The objective of this subproject is to influence turbulent boundary layers by spanwise travelling surface waves at unsteady inflow conditions such that via flow control on the one hand, the friction drag can be reduced and on the other hand, the wall shear stress can be increased to retain an attached flow. With respect to the first project phase the parameter space of the investigations defined by the Reynolds number of the inflow, the pressure gradient, the wave form of the moving surface and the surface microstructure is extended by time dependent perturbations in the inflow. The question how the unsteady perturbations change or generate flow structures, which produce a modification of the wall shear stress, will be analyzed in this research project. The surface wave parameters will be controlled by a model predictive controller, which will be developed by subproject 3. After the implementation into the numerical method it will tune the surface wave parameters such that the objective to reduce the friction drag or to diminish the separation tendency will be maintained independently of the unsteady perturbation of the flow field. For the development of the controller, the main fluid mechanical mechanisms will be first determined in accelerated and decelerated turbulent boundary layers without pressure gradients by highly resolved large-eddy simulations.
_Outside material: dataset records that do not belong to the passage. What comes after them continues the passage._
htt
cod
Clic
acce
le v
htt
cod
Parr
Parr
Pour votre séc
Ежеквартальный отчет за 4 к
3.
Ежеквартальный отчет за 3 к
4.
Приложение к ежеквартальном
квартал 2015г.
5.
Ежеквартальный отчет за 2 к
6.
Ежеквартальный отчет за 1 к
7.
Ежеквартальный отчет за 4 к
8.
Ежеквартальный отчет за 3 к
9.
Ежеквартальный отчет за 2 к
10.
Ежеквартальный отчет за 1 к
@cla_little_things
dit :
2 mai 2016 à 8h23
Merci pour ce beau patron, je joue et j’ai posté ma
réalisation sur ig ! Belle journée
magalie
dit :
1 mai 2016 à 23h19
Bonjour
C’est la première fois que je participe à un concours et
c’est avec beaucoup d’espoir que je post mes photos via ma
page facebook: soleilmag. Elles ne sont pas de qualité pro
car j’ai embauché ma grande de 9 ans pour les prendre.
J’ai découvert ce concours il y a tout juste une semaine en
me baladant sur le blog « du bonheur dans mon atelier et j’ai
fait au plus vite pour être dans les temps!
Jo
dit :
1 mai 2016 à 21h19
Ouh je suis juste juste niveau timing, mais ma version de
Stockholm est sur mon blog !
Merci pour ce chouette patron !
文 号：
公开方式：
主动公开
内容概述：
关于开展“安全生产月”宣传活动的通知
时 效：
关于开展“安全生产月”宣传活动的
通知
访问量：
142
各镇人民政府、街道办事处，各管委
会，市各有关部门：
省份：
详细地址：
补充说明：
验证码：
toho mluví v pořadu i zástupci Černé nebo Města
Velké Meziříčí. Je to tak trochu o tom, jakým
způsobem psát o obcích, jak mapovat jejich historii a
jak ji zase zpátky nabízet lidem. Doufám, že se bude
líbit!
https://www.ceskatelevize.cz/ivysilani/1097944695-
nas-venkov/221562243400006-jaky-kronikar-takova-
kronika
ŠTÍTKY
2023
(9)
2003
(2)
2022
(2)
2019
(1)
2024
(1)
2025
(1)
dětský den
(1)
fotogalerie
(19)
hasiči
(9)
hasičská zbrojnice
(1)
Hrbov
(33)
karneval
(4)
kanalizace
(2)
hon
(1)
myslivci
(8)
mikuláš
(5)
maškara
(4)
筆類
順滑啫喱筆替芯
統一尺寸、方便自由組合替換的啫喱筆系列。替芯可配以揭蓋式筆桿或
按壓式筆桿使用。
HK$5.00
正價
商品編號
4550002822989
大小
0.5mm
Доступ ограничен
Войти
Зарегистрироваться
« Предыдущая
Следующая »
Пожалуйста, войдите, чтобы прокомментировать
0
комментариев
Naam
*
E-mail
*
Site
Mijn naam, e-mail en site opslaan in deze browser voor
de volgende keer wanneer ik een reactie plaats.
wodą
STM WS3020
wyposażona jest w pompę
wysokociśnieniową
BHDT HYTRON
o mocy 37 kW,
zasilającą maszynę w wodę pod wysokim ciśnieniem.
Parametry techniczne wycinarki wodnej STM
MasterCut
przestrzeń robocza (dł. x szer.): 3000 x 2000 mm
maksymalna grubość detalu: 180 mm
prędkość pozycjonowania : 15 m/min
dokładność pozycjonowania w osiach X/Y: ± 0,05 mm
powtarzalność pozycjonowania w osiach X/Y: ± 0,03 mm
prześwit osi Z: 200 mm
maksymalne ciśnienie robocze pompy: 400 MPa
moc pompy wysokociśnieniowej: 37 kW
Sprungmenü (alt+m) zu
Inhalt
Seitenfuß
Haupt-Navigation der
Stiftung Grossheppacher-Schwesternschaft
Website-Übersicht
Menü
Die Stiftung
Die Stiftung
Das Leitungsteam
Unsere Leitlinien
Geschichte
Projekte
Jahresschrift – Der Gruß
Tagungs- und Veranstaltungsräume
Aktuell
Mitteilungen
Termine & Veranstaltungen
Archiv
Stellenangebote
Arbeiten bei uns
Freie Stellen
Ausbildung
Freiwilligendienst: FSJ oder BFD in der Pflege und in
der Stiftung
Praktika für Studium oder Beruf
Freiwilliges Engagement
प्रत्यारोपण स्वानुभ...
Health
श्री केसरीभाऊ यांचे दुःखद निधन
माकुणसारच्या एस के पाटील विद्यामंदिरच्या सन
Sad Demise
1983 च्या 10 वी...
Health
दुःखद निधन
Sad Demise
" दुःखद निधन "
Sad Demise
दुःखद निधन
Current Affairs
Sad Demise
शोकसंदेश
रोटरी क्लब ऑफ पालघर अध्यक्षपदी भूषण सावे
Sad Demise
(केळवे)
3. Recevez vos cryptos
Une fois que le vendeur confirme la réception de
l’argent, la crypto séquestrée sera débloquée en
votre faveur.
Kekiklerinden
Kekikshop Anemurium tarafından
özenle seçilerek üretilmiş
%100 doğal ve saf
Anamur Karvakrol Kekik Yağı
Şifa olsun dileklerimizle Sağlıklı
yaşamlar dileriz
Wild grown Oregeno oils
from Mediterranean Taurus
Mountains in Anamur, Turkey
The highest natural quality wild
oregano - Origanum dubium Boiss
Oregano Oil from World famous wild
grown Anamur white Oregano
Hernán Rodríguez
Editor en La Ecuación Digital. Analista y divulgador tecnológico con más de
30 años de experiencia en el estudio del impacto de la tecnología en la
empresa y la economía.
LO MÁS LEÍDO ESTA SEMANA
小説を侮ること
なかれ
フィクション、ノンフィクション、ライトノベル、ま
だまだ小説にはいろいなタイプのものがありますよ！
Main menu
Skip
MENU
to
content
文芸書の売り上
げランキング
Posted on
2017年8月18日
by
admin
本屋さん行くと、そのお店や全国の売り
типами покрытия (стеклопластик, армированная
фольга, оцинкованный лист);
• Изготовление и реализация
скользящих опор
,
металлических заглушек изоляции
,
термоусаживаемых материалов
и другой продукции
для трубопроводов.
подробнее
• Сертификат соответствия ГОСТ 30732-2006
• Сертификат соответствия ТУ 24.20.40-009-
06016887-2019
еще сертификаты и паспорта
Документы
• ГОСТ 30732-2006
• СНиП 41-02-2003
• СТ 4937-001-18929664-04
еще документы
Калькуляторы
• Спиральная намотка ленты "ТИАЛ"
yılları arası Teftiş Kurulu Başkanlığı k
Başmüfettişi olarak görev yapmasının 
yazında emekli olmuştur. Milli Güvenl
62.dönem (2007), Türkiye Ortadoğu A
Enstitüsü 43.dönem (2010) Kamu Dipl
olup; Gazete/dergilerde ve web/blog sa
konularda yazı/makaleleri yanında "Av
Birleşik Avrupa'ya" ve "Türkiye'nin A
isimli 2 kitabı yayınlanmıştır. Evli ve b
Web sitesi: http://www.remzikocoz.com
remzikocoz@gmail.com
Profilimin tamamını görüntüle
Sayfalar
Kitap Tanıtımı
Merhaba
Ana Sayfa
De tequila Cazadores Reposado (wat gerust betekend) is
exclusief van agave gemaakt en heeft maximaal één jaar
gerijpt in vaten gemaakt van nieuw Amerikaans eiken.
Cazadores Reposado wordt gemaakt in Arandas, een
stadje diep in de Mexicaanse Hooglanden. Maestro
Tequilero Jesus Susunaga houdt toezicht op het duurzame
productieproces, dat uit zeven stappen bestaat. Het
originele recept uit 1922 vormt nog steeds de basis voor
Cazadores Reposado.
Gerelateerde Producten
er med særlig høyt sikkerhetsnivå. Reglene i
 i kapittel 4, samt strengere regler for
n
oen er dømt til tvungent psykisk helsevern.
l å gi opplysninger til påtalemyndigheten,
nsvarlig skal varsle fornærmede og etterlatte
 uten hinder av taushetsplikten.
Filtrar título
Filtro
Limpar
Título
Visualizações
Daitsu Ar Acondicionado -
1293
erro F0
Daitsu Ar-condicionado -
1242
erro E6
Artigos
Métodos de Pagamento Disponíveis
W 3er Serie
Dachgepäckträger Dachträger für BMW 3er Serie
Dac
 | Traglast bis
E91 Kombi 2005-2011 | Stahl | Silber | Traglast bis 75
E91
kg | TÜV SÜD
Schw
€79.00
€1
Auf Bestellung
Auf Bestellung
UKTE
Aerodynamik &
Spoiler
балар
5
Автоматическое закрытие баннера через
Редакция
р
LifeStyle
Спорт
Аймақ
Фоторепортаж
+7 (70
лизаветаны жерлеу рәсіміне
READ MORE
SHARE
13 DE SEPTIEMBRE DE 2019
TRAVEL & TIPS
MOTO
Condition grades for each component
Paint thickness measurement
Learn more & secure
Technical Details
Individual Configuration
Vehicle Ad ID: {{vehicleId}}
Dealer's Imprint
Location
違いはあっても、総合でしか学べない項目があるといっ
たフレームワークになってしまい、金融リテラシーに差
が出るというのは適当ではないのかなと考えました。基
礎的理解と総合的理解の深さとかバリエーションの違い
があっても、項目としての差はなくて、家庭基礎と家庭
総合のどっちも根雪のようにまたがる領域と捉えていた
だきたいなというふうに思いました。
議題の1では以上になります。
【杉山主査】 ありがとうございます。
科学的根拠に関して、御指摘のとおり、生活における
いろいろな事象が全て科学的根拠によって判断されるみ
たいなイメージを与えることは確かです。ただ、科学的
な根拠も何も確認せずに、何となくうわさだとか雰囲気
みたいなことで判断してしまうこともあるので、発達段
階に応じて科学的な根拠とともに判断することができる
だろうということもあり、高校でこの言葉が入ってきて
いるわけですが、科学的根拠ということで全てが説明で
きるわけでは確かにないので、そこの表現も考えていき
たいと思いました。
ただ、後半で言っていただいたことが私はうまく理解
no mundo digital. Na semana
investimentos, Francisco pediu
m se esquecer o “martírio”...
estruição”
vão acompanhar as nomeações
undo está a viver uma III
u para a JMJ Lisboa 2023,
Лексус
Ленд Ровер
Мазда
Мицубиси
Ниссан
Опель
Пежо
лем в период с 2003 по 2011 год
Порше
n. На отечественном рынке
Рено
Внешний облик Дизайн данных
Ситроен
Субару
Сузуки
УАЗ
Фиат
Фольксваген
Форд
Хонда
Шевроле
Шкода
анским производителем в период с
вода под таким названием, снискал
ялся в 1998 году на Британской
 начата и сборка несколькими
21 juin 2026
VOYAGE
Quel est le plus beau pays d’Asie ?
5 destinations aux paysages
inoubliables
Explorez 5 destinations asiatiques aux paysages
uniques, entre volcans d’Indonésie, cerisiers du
The subsequent investigations with respect to the manipulation of the separation tendency will be performed for boundary layers with an externally prescribed positive pressure gradient. Similar to the investigation of the friction drag reduction, an analysis will be conducted to understand whether the mechanisms which occur in zero pressure gradient flow, also determine the increase of the wall shear stress in decelerated flows. The computations of the flow field with and without pressure gradient will be done for smooth and structured surfaces to assess the influence of the surface structure on the reduction of the wall shear stress above the moving wall. The results will be complemented by the experimental investigations of subproject 1.

本项目的目的是在非定常入流条件下，通过向展向传播的表面波影响湍流边界层，从而通过流动控制一方面可以减少摩擦阻力，另一方面可以增加壁面剪切应力以保持附流。对于第一个项目阶段，由流入的雷诺数、压力梯度、运动表面的波形和表面微观结构定义的研究参数空间被流入中的时间相关扰动所扩展。非定常扰动如何改变或产生流动结构，从而产生壁面剪应力的变化，将在本研究项目中进行分析。表面波参数将由一个模型预测控制器控制，该控制器将由子项目3开发。在数值方法中实现后，对表面波参数进行调整，使减小摩擦阻力或减小分离倾向的目标不受流场非定常扰动的影响而保持不变。对于控制器的开发，将首先通过高分辨率大涡模拟确定无压力梯度的加速和减速湍流边界层中的主要流体力学机制。关于分离倾向的操纵的后续研究将对具有外部规定的正压力梯度的边界层进行。与摩擦减阻的研究类似，将进行分析，以了解是否发生在零压力梯度流动中的机制，也决定了减速流动中壁面剪切应力的增加。本文将对光滑表面和结构表面进行有压力梯度和无压力梯度的流场计算，以评估表面结构对动壁面上方壁面剪应力减小的影响。该结果将由子项目1的实验调查补充。